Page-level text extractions
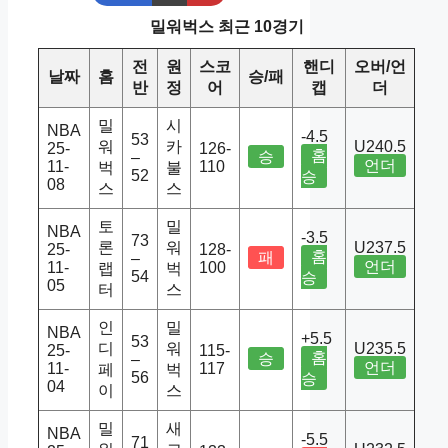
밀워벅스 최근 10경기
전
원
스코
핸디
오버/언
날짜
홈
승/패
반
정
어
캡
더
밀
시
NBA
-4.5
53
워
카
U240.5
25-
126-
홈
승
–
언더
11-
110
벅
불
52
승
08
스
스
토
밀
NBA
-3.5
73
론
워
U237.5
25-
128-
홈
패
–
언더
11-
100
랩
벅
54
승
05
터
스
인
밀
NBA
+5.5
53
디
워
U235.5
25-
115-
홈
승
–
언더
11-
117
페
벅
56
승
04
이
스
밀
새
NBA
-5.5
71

• **What the exercise asks**:
The entries are to be copied exactly, and each image is to be omitted.

• **Task result**:
밀워벅스 최근 10경기
전
원
스코
핸디
오버/언
날짜
홈
승/패
반
정
어
캡
더
밀
시
NBA
-4.5
53
워
카
U240.5
25-
126-
홈
승
–
언더
11-
110
벅
불
52
승
08
스
스
토
밀
NBA
-3.5
73
론
워
U237.5
25-
128-
홈
패
–
언더
11-
100
랩
벅
54
승
05
터
스
인
밀
NBA
+5.5
53
디
워
U235.5
25-
115-
홈
승
–
언더
11-
117
페
벅
56
승
04
이
스
밀
새
NBA
-5.5
71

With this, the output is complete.